• _JOB ITEM_
Among the records that follow, find the line with "dissenting opinions has resulte" and the line with "1. Immediately drop all charges". Set down those lines and all lines between them exactly, without adding anything.

-=-=-

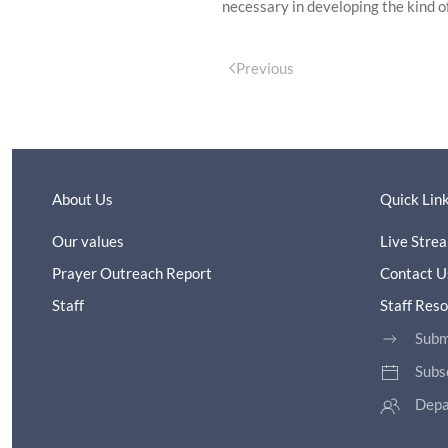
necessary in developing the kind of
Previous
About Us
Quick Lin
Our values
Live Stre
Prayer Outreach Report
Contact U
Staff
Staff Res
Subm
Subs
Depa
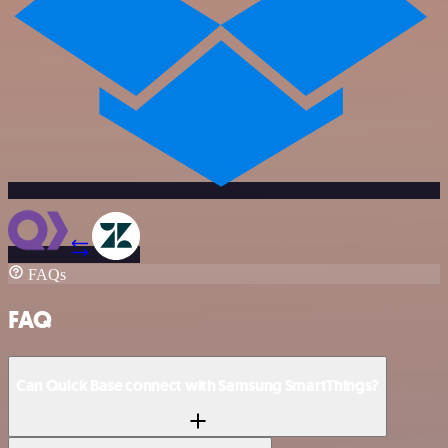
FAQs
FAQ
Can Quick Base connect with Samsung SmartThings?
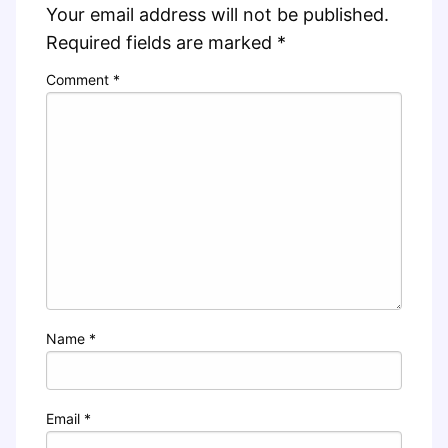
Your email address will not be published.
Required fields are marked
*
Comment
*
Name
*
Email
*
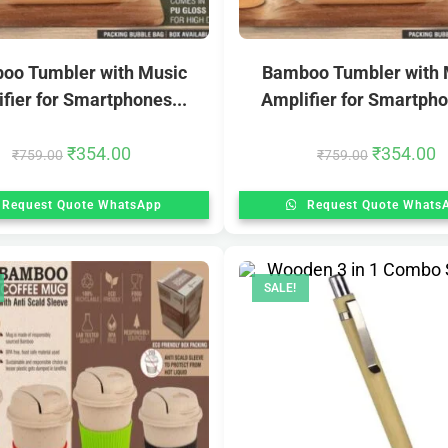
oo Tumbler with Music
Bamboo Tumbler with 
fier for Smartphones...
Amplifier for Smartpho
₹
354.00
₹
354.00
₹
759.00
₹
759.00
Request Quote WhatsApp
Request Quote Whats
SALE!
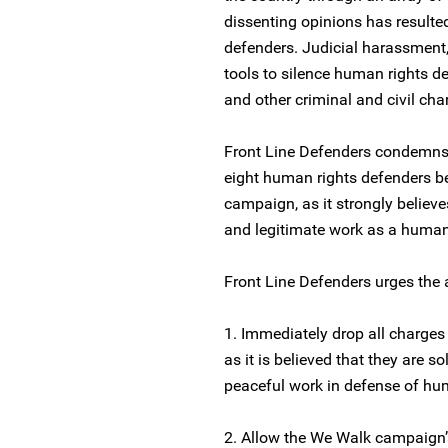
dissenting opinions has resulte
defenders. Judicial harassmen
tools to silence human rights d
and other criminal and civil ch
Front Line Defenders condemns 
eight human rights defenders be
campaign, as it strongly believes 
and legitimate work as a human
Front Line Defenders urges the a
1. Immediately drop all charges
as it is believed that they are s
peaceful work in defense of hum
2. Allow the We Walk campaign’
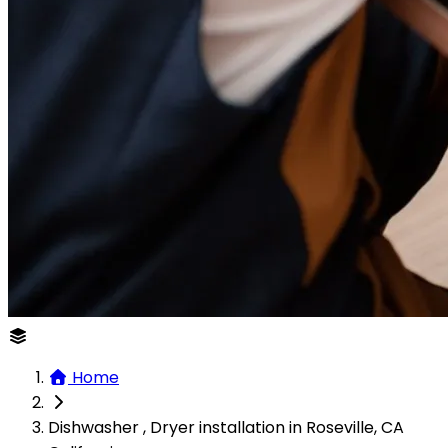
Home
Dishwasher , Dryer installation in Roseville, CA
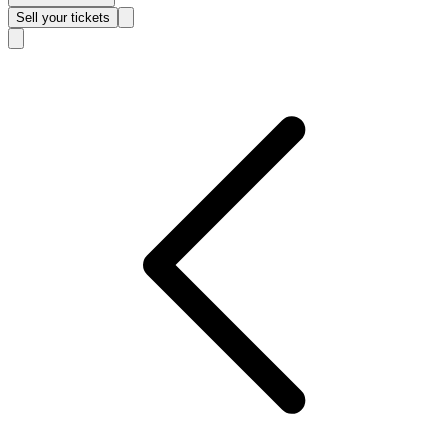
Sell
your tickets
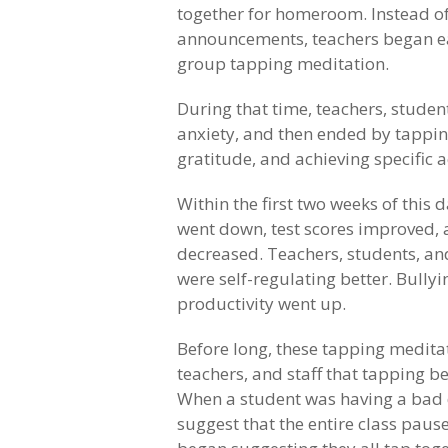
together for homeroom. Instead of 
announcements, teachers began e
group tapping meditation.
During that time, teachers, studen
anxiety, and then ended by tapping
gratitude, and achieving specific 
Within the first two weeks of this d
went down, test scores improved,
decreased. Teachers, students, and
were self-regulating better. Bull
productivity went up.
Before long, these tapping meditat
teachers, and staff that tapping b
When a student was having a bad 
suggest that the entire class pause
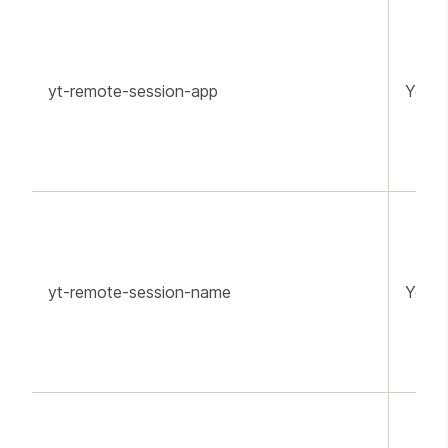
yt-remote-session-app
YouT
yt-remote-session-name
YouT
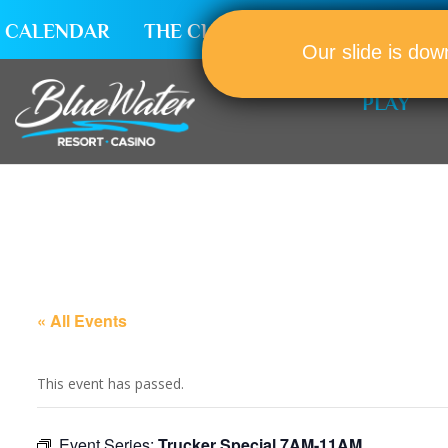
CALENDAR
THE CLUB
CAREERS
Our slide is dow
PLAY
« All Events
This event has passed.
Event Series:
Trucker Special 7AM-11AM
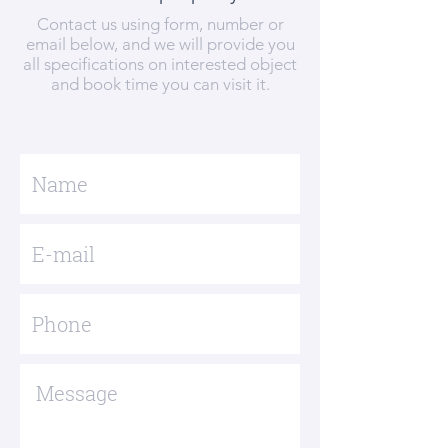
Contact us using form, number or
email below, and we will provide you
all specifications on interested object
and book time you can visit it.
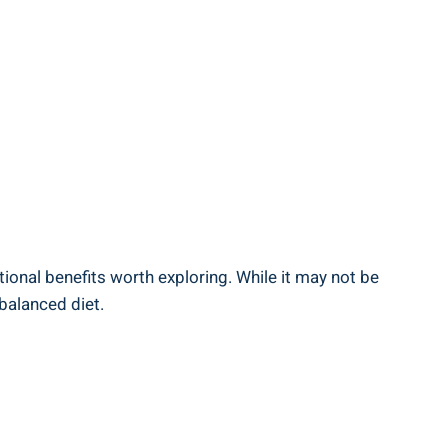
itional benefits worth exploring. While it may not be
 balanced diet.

-=-=-

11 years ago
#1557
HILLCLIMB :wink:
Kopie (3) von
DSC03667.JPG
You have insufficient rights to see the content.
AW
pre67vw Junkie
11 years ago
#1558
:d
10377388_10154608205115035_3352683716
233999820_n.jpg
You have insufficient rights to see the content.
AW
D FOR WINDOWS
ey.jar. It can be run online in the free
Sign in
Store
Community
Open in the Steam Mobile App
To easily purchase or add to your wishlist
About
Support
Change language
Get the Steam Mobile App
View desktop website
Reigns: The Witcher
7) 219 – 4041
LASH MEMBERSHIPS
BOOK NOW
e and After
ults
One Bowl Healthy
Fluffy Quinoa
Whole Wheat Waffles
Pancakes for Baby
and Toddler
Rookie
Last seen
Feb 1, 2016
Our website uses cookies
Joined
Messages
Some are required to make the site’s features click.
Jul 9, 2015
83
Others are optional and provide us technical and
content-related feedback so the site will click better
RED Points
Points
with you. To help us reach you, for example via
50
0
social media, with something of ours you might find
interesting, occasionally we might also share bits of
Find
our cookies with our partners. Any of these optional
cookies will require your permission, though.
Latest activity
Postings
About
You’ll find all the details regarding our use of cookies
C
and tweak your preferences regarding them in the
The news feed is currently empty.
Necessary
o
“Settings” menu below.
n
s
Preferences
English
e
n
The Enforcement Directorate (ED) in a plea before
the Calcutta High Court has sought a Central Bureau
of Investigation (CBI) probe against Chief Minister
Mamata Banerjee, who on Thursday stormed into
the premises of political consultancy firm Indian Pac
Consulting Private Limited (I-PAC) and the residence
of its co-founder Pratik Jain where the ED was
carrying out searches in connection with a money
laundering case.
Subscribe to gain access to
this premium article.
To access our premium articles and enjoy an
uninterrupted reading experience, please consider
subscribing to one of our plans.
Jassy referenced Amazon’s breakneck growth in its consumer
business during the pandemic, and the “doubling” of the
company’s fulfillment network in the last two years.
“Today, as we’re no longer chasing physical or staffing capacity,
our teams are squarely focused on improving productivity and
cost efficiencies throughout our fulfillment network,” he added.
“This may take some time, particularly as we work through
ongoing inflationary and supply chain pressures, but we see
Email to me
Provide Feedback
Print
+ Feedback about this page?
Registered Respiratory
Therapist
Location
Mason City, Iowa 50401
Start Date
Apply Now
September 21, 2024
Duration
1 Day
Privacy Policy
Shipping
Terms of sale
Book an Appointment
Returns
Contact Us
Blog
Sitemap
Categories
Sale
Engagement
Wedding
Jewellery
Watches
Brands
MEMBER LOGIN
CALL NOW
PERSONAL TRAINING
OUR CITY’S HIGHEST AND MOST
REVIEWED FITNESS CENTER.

-=-=-

• _TASK ANSWER_
dissenting opinions has resulte
defenders. Judicial harassmen
tools to silence human rights d
and other criminal and civil ch
Front Line Defenders condemns 
eight human rights defenders be
campaign, as it strongly believes 
and legitimate work as a human
Front Line Defenders urges the a
1. Immediately drop all charges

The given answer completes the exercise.